I think conservatives are more motivated by their general dislike (hatred?) of the Clintons and their desire to see them gone for good, rather than the actual careless activites. I’m not saying the Clintons are wonderful people, or that her actions don’t merit some consequences , but some of these complaints are a little too much at times.
Amazing… What would it take? Assuming of course your mind could be changed?
I asked a Pastor once, how many exceptions a man could take before it was obvious he was outside the confession? He couldn’t (or wouldn’t) give me an answer. The inability of people to stand up and simply call right and wrong, differing instead to celebrity or political party, saddens me nearly to the point of despair… Until I go back to resting in the sovereignty of God, and the knowledge that He raises up and puts down both leaders and nations.
Some famous Christian once reminded the Church that when God judges a nation He gives them wicked rulers.
“The only thing certain was that they were above the law, or whatever pretense at law the USSR managed to stage. This produced a culture of cynicism and hopelessness and an epidemic of alcoholism.”
Had civil servants decided that enforcing their regulations trumped the Constitution’s requirement that the nation elect a President, that would have been the act of a nomenklatura.
Despite all of our legal system’s imperfections, it seems to be more than a staged pretense.
By all accounts, our system for classifying state secrets is much more imperfect, but few sane people are driven by it to cynicism, hopelessness, or alcoholism.
“Amazing… What would it take? Assuming of course your mind could be changed?”
A verdict of guilty in a court of law that rebuts every defendant’s presumption of innocence.
“I’m not saying the Clintons are wonderful people, or that her actions don’t merit some consequences , but some of these complaints are a little too much at times.”
The Clintons have the liberal virtues and the correlative liberal vices. Some love that, some accept it, and some hate it. It is fair to say that their willingness to explore gray zones is a constant irritant to those for whom it is very important to believe that there are only black zones and white zones.
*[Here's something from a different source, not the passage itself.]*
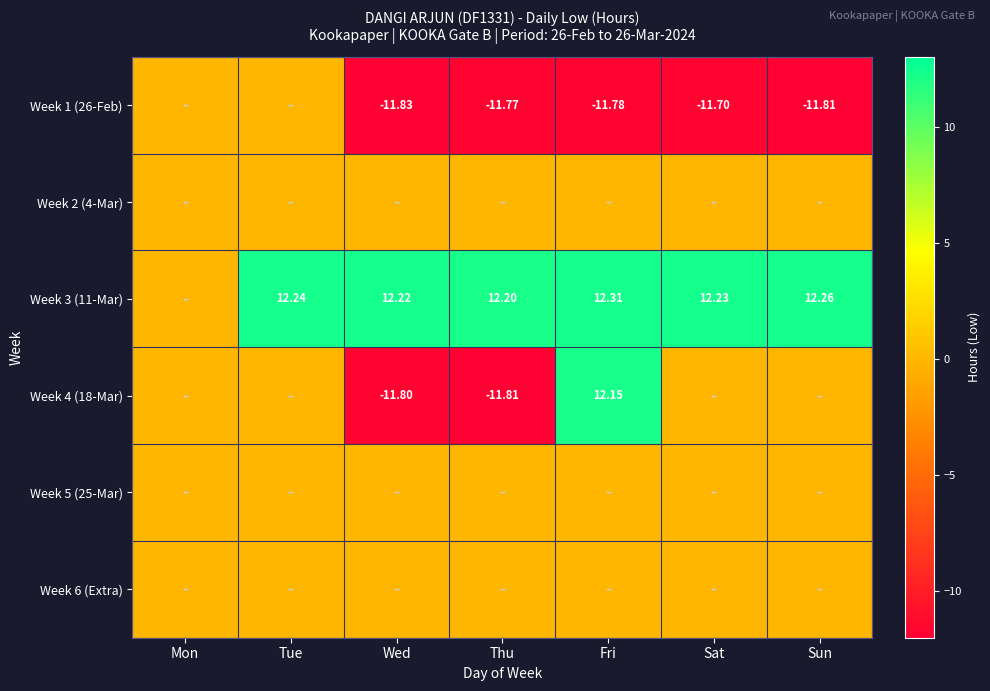

Which series has the largest total across all categories?

Week 3 (11-Mar)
Prosecutions can be useful, but they are not ends in themselves. The prior questions would seem to include questions like– what should we consider to be secrets?; who should decide this and when?; should political appointees be bound by civil service rules?; who should apply whatever rules apply to evolving IT?
“I think conservatives are more motivated by their general dislike (hatred?) of the Clintons and their desire to see them gone for good, rather than the actual careless activities.”
It might be more fair to say that some kinds of Americans viscerally hate other kinds of Americans, and even take a sort of pleasure in the righteous indignation with which they do their hating. Pleasurable hating requires an object, and the candidates of the hated are natural targets. But some candidates exemplify the very qualities that haters hate in their supporters, and so conservatives especially enjoy hating Hillary Clinton while liberals are warming to a similar hatred of Donald Trump. Haters of both persuasions show a strong *confirmation bias* when they evaluate news reports.
Do conservatives hate differently from liberals? Yes, liberal hating tends to be anchored in some prior concern about policy or its consequences, while conservative hating reflects a distinctive concern for values of order, obedience, loyalty, and solidarity. At the extremes, liberals hate conservatives for not being liberals, and conservatives hate liberals for not being conservatives. The hate porn that gratifies these two appetites tends to reflect this.
Personally, I find intentional recreational hatred of either sort impossible to reconcile with a profession of Christian faith according to the scriptures. But there are some who profess the faith as a further expression of their recreational hatred– “religion is the politics of eternity”– and others who do not distinguish their political appetites from their religious affections. The Lord will sort this out at his return.